Me alisto para ir por unos medicamentos. Lo ideal era haberlos pedido a domicilio, pero algo pasó con la autorización de la fórmula médica, con el número de la orden de la EPS, el número del pedido a la droguería, en fin, con algún dato o número, y al final no se pudo.
Me armo de una careta, y un gesto desafiante que camufla el tapabocas; solo me hace falta cargar un bate por si alguien insiste en quebrar la distancia de 2 metros a mi alrededor- Si no no lo llevo es porque este año “quiero paz, quiero amor, quiero dulces por favor”.
El trayecto es corto, alrededor de 5 cuadras, y me parece que hay gente en la calle, pero no tanta como en un año cualquiera, es decir, sin pandemia.
Después de cruzar una carrera, en un puesto de ventas ambulantes, la mujer que lo atiende dice en tono de queja: “Es que a nosotros los de ruana…”. La paso de largo y no alcanzo a oír como concluye la frase.
Justo después de pasar a esa mujer, un hombre les cuenta a otros dos: “Pienso vender el apartamento allá y comprarme uno acá”.
Llego a la droguería, y un celador que está en la entrada, alista su pistola para tomarme la temperatura. Mientras arremango la manga derecha para que me la dispare en la muñeca, pienso que voy a tener fiebre, se va a encender una alarma y van a activar un protocolo de emergencia en el local. Hombres con trajes de astronauta aparecerán de la nada y me echarán al suelo, mientras les intento explicar que no tengo nada, que lo más seguro es que el termómetro-pistola está fallando.
“Siga”, me dice el guardia de seguridad, y no me preocupo por preguntarle cuánto marcó la pistola.
Ya en la caja, estoy listo para reclamar por si me llegan a decir que falta un dato o algo así, pero la mujer que atiende revisa los papeles que le paso, teclea información en el sistema, y se pone de pie para ir a buscar los medicamentos.
Justo en ese momento me da un ataque de rasquiña debajo de la nariz. Trato de rascarme con los dientes, pero fracaso en el intento. Menos mal llevo tapabocas, pues debo haber hecho un gesto ridículo.
Salgo de la droguería y en el camino de vuelta paso por enfrente de un local que está cerrado y en arriendo. Recuerdo que, en una celebración de mi cumpleaños, calentamos motores ahí. En ese entonces era una tienda con cara de licorera o viceversa. Ese día, alrededor de 30 personas de las que cité para la celebración, llegaron a ese lugar, tomamos algo y luego comenzamos a caminar para ver a que sitio nos metíamos. Ese día, una exnovia se emborrachó hasta el tuétano y, dicen algunos, hizo show. Yo no me di cuenta de eso. Al final de la noche terminé con una camiseta blanca chorreada de ron con Coca Cola, producto de un fondo blanco fallido.

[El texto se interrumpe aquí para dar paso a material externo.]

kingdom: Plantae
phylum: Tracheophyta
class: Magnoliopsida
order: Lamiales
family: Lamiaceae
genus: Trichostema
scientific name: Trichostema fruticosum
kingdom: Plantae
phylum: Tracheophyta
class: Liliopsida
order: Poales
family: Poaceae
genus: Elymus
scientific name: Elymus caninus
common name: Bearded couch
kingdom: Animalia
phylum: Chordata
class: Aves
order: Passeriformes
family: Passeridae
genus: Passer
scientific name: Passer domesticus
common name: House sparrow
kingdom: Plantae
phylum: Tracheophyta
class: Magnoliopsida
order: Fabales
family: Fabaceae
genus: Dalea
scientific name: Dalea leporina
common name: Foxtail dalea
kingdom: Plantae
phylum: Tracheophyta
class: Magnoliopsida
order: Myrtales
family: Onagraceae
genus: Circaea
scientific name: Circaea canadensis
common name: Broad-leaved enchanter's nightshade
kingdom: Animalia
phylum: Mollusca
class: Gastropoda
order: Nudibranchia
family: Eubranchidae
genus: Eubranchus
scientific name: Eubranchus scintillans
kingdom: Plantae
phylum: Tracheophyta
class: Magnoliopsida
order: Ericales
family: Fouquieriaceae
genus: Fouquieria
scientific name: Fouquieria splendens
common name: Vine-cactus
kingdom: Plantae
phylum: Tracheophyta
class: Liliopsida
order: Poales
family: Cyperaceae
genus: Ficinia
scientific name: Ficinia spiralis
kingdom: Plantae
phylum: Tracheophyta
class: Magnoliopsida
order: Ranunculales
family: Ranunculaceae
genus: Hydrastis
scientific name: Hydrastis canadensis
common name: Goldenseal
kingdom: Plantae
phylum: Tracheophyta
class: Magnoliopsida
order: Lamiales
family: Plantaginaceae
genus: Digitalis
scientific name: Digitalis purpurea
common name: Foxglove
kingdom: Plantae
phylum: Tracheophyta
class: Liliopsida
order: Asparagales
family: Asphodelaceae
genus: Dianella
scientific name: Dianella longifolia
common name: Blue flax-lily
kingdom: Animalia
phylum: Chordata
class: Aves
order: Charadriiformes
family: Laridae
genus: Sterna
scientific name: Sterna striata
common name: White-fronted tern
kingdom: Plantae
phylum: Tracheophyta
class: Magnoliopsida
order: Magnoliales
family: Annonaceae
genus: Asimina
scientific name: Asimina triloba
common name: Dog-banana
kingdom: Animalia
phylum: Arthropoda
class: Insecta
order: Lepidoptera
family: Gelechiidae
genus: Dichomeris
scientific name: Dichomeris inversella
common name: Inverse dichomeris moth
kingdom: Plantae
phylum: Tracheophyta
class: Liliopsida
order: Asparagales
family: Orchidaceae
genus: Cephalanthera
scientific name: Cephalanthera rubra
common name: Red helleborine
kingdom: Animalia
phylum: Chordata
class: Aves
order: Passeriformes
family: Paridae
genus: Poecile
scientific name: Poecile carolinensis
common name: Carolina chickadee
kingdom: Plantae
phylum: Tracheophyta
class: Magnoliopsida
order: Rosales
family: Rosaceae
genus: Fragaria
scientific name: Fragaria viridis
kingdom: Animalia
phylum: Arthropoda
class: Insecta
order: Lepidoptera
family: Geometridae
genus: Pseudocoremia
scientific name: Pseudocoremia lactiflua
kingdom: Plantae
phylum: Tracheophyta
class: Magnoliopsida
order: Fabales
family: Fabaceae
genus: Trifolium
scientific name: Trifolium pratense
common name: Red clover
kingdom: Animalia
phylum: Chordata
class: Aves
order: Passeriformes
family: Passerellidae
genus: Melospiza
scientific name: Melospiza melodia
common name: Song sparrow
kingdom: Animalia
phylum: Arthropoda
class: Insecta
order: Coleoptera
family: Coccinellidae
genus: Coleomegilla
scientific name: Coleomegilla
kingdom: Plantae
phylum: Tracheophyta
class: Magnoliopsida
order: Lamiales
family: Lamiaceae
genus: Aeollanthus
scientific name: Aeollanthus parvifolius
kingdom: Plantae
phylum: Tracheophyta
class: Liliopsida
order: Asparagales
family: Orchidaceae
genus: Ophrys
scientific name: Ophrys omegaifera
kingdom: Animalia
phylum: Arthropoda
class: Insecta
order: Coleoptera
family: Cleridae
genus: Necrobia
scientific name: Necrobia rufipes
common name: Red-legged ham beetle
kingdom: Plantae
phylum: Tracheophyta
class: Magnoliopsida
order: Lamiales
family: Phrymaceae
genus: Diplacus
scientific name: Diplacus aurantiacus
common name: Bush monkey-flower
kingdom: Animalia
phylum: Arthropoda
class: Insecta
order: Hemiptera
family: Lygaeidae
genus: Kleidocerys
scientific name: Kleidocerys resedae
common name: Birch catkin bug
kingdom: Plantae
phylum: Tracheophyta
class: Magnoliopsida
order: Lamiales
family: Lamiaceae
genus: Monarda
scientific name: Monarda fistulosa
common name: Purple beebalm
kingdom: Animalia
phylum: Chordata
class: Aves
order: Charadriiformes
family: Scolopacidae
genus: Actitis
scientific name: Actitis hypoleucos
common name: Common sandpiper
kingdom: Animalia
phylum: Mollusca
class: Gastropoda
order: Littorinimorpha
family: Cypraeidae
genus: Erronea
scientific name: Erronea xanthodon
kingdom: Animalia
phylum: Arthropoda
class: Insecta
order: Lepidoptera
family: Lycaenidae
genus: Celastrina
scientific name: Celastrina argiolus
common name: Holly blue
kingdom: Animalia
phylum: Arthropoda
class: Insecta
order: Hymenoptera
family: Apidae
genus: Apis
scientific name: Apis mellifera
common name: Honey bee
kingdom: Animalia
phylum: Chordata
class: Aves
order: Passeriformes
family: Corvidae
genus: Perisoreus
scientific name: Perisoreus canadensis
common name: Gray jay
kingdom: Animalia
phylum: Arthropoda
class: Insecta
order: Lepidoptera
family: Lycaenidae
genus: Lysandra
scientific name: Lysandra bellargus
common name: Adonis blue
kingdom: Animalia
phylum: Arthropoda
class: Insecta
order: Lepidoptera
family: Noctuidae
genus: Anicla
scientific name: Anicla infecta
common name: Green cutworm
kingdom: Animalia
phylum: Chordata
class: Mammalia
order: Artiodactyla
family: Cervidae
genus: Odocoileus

Cuando paso de largo el local veo a un hombre con un overol azul que le saca brillo a un registro del agua dorado, con un trapo rojo. Lo brilla, observa su trabajo por un rato y lo vuelve a brillar con esmero. Los rayos de sol se reflejan en el registro.
Antes de llegar a la casa paso por una notaría y alcanzo a ver a unas cuantas personas que hacen fila adentro. Siempre que me cruzo con una notaría, intento recordar el número y la dirección en la que se encuentra, por si algún día alguien tiene que hacer una diligencia en una específica, y no sabe dónde queda. Mi esfuerzo no sirve de nada, porque si no olvido por completo el asunto, olvido el número de la notaría, o bien, su dirección.